**Exercise requirements:** In the items below, change every "start" to "begin" and leave everything else as it is. Write out the revised items without the pictures.

**Input for this task:**

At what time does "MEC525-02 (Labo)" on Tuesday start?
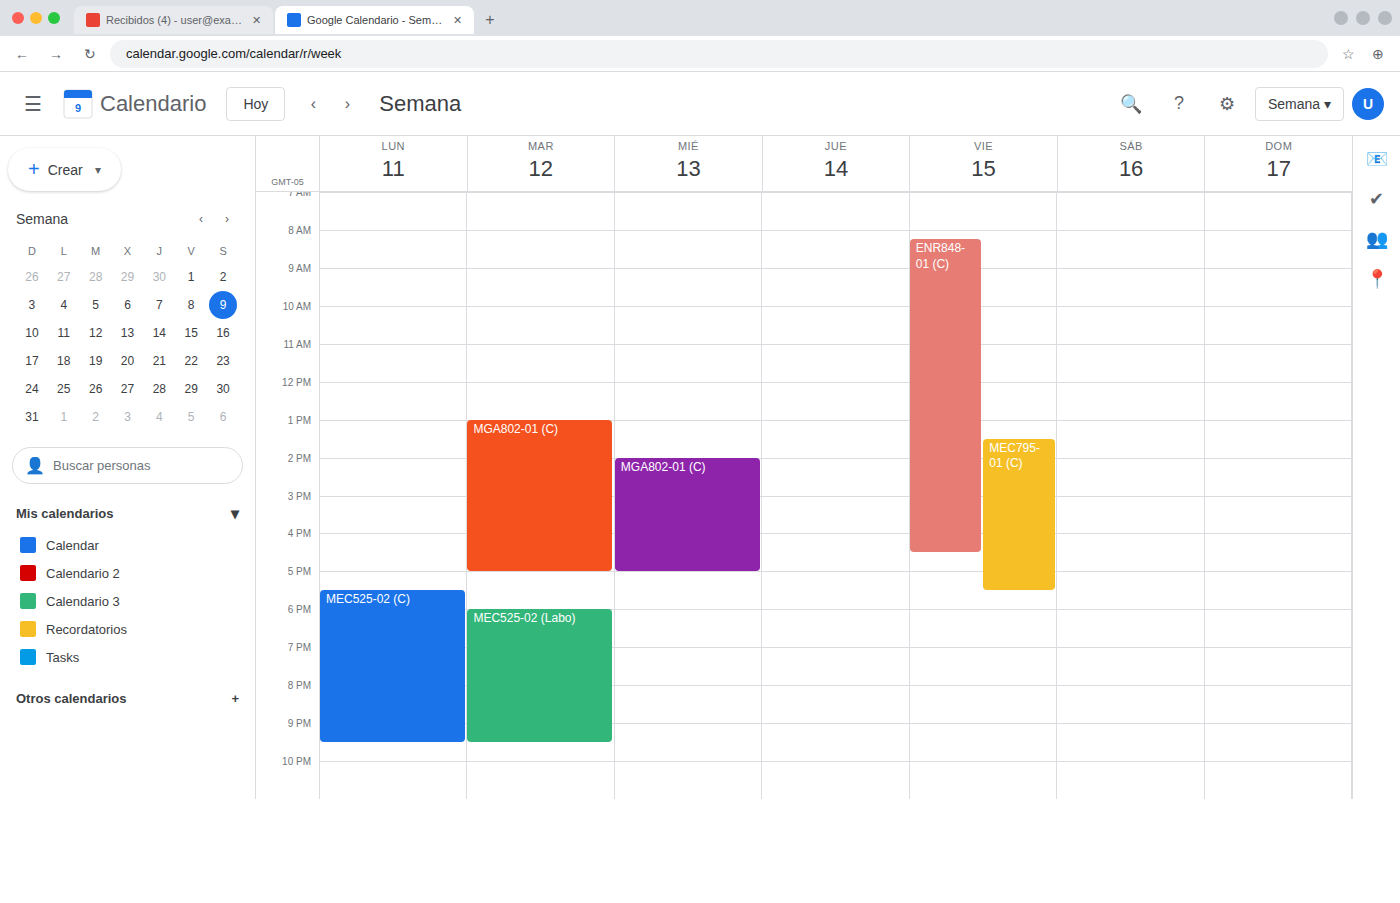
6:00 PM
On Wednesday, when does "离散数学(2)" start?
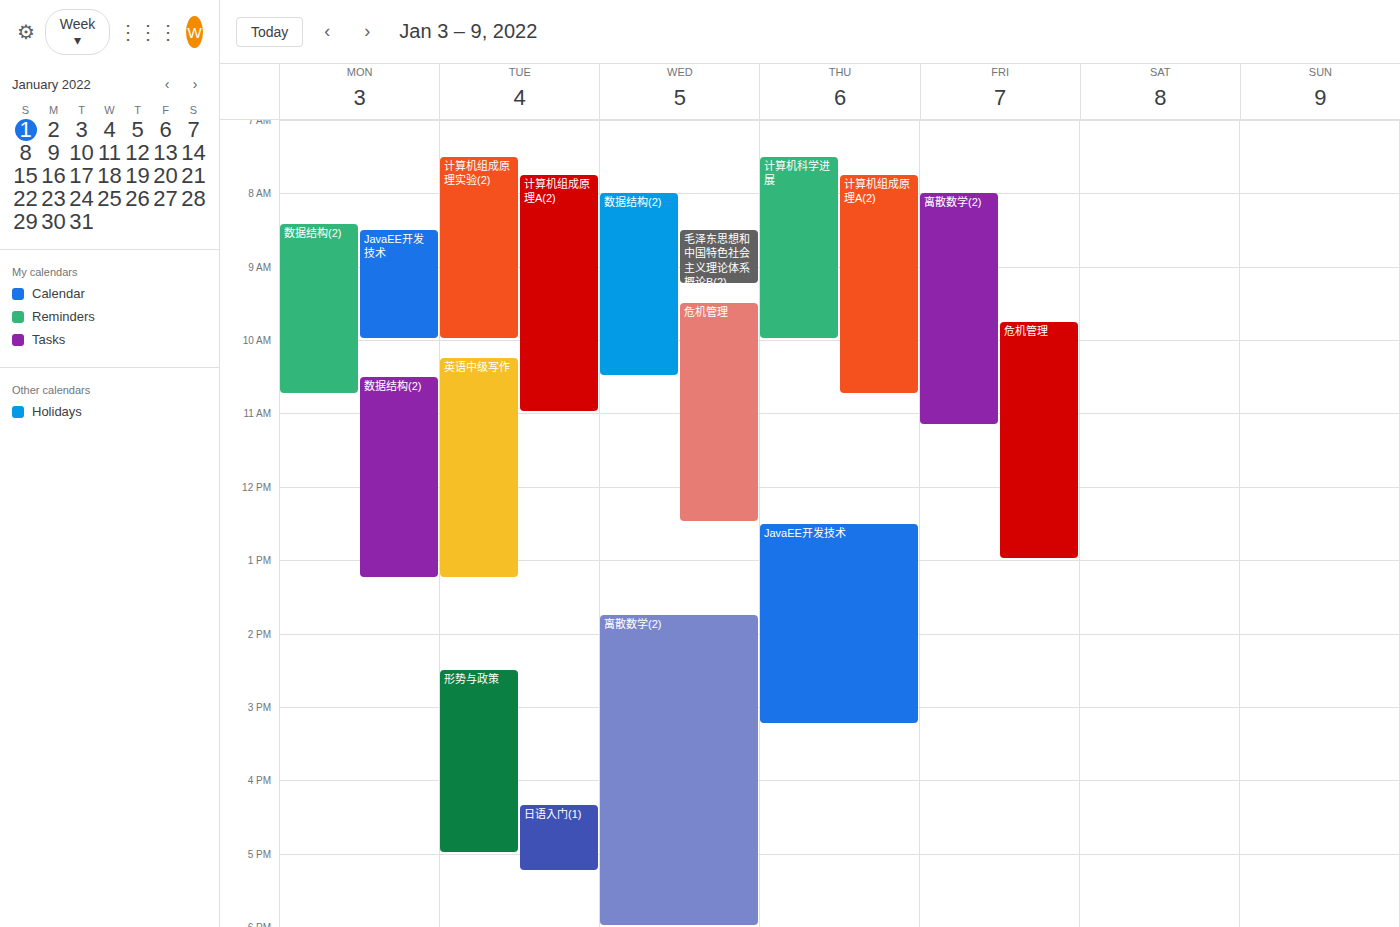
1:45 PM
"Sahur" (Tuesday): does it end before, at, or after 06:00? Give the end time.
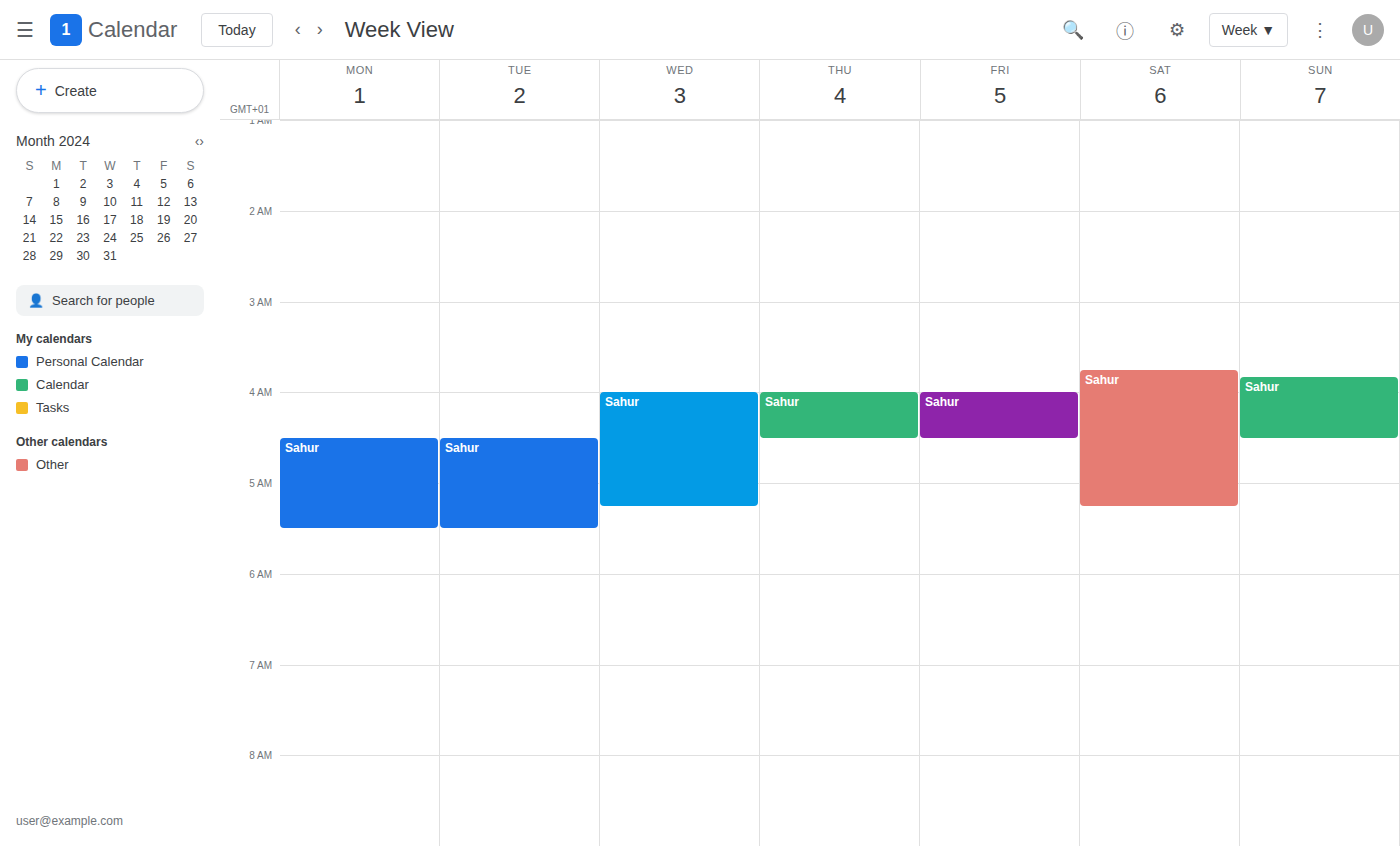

**The solution:**
At what time does "MEC525-02 (Labo)" on Tuesday begin?
6:00 PM
On Wednesday, when does "离散数学(2)" begin?
1:45 PM
"Sahur" (Tuesday): does it end before, at, or after 06:00? Give the end time.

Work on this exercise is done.